» Consigne
Restituez mot pour mot le passage de l'article sur l'arrivée de Netflix en Europe qui va de « Le géant américain du » jusqu'à « et au Luxembourg. » inclus.

Attendu avec inquiétude par les plateformes européennes, Netflix, le géant américain de la vidéo à la demande par abonnement, débarque à partir de lundi en France et dans cinq nouveaux pays européens, une arrivée qui devrait populariser cet usage encore confidentiel, obligeant ses concurrents à riposter.

Netflix, leader mondial du secteur, qui vient de dépasser le cap des 50 millions d'abonnés dans le monde, dont les trois-quarts (36 millions) aux États-Unis, s'est fixé pour objectif de séduire en Europe, comme partout où il s'implante, «un tiers des foyers d'ici cinq à dix ans», expliquait récemment son patron Reed Hastings.

Ces dernières années, l'entreprise californienne, dont l'activité est rentable aux États-Unis, mais déficitaire ailleurs, s'est donc lancée dans une politique d'expansion «hégémonique», analyse Nicolas Reffait du cabinet BearingPoint. «La croissance territoriale est nécessaire pour que le business fonctionne. Quand on créé un marché à bas prix, on a intérêt à élargir la base des utilisateurs».

Le géant américain du streaming, fondé en 1997 en louant des DVD, s'est progressivement implanté sur le continent américain et, depuis 2012, dans une demi-douzaine de pays en Europe (Royaume-Uni, Irlande, Scandinavie et Pays-Bas). Outre la France et l'Allemagne, il se lance aussi en Autriche, Suisse, Belgique et au Luxembourg.

Dans l'attente de cette arrivée, à partir du 15 septembre en France, «tous les acteurs européens de la SVOD (la vidéo à la demande par abonnement) ont profité de la notoriété qui précède Netflix pour muscler leur offre. Ils espèrent récolter des abonnés supplémentaires» grâce à ce coup de projecteur, estime Pascal Lechevallier, fondateur de What's Hot, société spécialisée dans le consulting des nouveaux médias.

Ainsi en Allemagne, marché majeur en Europe avec ses 80 millions d'habitants, Netflix est attendu de pied ferme. Snap, le service de SVOD de la chaîne payante Sky Deutchland qui existe aussi en Autriche, a fait passer son abonnement mensuel de 9,90 à 3,99 euros, soit deux fois moins que le prix d'appel attendu pour Netflix (7,99 euros).

Pas de plateforme européenne en face

Maxdome, autre plateforme de SVOD propriété du groupe de médias ProSiebenSat.1, est présente en Autriche et sur le marché de la vidéo à la demande depuis 2006 en Allemagne, qu'il domine largement (44 % de parts de marché, 60 000 contenus à son catalogue). Début septembre, dans le quotidien Frankfurter Allgemeine Zeitung, son patron Andreas Heyden, a fait mine de s'interroger : «Est-ce que je crois que Netflix va nous effacer ? J'ignore ce qui va se passer, mais nous sommes bien préparés».

» Données fournies
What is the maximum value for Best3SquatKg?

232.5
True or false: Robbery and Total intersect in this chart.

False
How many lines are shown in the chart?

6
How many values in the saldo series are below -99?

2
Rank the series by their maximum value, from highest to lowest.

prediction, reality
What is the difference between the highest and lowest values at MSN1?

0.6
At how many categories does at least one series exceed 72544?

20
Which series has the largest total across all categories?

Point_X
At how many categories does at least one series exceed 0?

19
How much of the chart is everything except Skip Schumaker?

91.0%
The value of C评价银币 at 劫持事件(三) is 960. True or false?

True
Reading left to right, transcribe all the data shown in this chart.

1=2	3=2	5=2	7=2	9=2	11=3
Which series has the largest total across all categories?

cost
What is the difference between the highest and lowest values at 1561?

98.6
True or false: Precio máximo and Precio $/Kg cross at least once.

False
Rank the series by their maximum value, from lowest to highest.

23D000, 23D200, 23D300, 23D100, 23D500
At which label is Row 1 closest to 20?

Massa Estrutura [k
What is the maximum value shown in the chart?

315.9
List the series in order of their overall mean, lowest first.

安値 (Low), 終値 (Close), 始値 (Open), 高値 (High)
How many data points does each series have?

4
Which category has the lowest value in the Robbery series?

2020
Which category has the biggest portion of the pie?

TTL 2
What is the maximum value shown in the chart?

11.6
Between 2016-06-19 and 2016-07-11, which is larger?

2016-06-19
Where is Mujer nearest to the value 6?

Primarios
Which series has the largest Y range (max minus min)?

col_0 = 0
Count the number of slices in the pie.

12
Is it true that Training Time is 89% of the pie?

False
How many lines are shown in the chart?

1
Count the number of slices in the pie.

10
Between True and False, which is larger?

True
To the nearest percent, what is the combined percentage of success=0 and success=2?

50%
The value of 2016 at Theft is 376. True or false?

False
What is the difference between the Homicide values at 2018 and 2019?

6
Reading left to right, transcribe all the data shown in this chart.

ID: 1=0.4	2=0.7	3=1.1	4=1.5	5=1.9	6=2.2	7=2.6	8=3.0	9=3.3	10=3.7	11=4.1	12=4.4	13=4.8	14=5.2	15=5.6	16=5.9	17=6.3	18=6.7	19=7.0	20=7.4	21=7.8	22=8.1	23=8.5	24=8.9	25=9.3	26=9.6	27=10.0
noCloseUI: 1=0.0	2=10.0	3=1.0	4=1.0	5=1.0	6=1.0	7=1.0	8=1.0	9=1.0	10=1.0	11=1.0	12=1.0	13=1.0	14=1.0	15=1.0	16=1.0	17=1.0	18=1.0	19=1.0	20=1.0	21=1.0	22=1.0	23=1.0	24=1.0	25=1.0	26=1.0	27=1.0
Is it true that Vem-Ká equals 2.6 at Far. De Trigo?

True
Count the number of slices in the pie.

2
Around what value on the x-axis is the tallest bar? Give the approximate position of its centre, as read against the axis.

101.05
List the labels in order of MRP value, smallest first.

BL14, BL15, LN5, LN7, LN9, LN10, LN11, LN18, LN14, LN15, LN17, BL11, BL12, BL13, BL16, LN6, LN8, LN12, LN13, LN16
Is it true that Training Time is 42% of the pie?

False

» Votre réponse
Le géant américain du streaming, fondé en 1997 en louant des DVD, s'est progressivement implanté sur le continent américain et, depuis 2012, dans une demi-douzaine de pays en Europe (Royaume-Uni, Irlande, Scandinavie et Pays-Bas). Outre la France et l'Allemagne, il se lance aussi en Autriche, Suisse, Belgique et au Luxembourg.